LGBTQ PERSONS’ PREGNANCY LOSS DISCLOSURES TO KNOWN TIES ON SOCIAL MEDIA: DISCLOSURE DECISIONS & IDEAL DISCLOSURE ENVIRONMENTS
Abstract: Pregnancy loss is a common yet stigmatized experience. We investigate (non)disclosure of pregnancy loss among LGBTQ people to known ties on identified social media as well as what constitutes ideal socio-technical disclosure environments. LGBTQ persons experiencing loss face intersectional stigma for holding a marginalized sexual and/or gender identity and experiencing pregnancy loss. We interviewed 17 LGBTQ people in the U.S. who used social media and had recently experienced pregnancy loss. We demonstrate how the Disclosure Decision-Making (DDM) framework explains LGBTQ pregnancy loss (non)disclosure decisions, thereby asserting the framework's ability to explain (non)disclosure decisions for those facing intersectional stigma. We illustrate how one's LGBTQ identity shapes (non)disclosure decisions of loss. We argue that social media platforms can better facilitate disclosures about silenced topics by enabling selective disclosure, enabling proxy content moderation, providing education about silenced experiences, and prioritizing such disclosures in news feeds.
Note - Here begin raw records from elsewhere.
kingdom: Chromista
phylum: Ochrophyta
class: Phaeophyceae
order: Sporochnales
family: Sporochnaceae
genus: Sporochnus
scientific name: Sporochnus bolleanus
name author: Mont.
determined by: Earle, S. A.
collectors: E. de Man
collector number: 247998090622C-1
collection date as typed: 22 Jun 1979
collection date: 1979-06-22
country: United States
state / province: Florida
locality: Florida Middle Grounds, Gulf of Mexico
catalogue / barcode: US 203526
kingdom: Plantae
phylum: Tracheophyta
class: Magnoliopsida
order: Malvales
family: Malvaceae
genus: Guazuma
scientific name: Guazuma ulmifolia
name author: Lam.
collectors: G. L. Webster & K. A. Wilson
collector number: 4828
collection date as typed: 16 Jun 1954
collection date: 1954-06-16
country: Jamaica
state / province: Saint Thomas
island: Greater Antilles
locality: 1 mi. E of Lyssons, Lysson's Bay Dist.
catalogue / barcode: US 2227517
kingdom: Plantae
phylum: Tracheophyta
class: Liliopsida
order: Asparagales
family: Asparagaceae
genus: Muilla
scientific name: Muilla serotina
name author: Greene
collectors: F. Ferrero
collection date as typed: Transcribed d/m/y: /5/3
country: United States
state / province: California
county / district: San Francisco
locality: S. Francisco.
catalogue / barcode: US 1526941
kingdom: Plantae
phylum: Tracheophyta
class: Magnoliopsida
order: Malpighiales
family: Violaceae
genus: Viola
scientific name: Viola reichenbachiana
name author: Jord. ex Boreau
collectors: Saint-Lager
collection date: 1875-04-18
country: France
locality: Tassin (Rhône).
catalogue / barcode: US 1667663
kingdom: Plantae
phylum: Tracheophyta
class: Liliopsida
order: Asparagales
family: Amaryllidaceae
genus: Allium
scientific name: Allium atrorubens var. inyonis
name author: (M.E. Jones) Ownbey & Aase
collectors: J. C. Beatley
CAUTION: This paper includes quotes about pregnancy loss.
FIRST-GENERATION, LOW-INCOME STUDENTS AS DATA SUBJECTS IN HIGHER EDUCATION PROFILING AND PREDICTION AI/ML APPLICATIONS
Abstract: Artificial intelligence and machine learning applications span myriad contexts ranging from policing to disease diagnostics. While scholars have demonstrated and condemned both potential and extant harms brought about by these technologies, arguably less critical attention has been paid to the ways in which institutions of higher education are leveraging these technological capabilities in ways that may implicate low-resourced college students. We argue that existing AI/ML research articles in the higher education domain sometimes claim to support first-generation, lowincome students, but do so without a robust consideration of how their developments may be deployed at the expense of these students’ self-concept and agency. Furthermore, we assert that these applications produce stigmatizing data bodies around first-generation, low-income students that these students, as data subjects, have little control over.